AI IN DEFENCE: Artificial intelligence and humans have different risk tolerances when data is scarce …Analysis
Unexpected Findings in AI v Human Activity comparisons – Analysis
#AI #ArtificialIntelligence #MachineLearning #Defence #Technology
Recent findings by the US Defense Intelligence Agency (DIA) has revealed that in a real comparison
scenario where humans and AI were looking at enemy activity, Artificial Intelligence (AI) was actually
more cautious than humans about its conclusions of possible outcomes, especially when data is limited, turning conventional thinking on its head.
Artificial intelligence and humans have different risk tolerances when data is scarce.
While the recent findings are being classified as “preliminary”, they offer an important snapshot into
how humans and AI will complement one another in critical defence and security scenarios.

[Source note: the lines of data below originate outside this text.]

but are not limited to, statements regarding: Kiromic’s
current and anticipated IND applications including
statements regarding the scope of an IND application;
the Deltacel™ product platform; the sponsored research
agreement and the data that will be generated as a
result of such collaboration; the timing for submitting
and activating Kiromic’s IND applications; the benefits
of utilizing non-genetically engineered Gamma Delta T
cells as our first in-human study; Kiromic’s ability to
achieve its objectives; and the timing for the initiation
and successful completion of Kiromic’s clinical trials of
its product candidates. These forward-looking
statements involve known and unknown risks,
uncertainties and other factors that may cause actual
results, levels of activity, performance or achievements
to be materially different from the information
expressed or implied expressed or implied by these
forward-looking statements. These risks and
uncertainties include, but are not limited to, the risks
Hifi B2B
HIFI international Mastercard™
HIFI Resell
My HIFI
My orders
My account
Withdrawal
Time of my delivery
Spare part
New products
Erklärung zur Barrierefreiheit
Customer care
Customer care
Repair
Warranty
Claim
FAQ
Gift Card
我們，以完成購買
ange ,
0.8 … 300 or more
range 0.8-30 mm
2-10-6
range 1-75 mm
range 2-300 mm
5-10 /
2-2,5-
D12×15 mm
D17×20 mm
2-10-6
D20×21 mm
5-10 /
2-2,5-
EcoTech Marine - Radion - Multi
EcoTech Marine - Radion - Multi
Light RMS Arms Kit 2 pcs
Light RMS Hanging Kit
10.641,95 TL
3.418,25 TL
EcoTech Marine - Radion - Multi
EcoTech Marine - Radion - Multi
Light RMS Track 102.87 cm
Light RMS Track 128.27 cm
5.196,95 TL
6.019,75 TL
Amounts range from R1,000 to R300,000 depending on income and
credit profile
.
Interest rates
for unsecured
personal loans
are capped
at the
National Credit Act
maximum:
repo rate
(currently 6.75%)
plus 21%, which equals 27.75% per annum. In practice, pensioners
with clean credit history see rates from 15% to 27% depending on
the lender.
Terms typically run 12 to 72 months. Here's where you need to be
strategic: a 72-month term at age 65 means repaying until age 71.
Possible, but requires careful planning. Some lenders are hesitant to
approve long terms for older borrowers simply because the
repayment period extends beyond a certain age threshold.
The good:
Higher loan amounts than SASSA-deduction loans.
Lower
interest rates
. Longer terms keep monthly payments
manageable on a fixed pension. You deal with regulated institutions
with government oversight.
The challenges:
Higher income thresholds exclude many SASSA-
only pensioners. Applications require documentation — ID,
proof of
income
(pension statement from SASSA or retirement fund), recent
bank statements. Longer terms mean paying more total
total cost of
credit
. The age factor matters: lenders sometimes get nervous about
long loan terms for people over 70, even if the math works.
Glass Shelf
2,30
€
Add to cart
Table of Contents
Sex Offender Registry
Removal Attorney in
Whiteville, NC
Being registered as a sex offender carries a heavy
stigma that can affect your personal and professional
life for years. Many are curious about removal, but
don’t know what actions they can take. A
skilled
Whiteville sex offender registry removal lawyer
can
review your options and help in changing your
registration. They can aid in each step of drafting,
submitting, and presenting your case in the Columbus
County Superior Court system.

The DIAs technical director of Machine-Assisted Analytic Rapid-Repository System, [MARS] Terry Busch, revealed the experiments findings to Defenseone.com The initial phase examined the use of available data to determine whether a particular ship was in U.S. waters.
“Four analysts came up with four methodologies; and the machine came up with two different methodologies and that was cool. They all agreed that this particular ship was in the United States.” The conclusion is that Humans and machines using available data can reach similar conclusions.
The second phase tested a different methodology examining conviction. The question was, would humans and machines be equally certain in their conclusions if less data were available? For this phase, the test severed the connection to the Automatic Identification System, [AIS] which tracks ships worldwide.
Previous thinking had been that with less data availability, human analysis would be less certain in
its conclusions but the DIA Research has found the complete opposite. “Once we began to take away sources, everyone was left with the same source material — which was numerous reports, generally social media, open source kinds of things, or references to the ship being in the United States — so everyone had access to the same data.
The difference was that AI and those responsible for the machine learning, took far less risk — in
confidence — than the human analysis did. “The machine actually does a better job of lowering its
confidence than the humans do…”
The experiment provides a snapshot of how humans and AI will team for important analytical tasks, but it also highlights how human judgement can be clouded when pride is involved.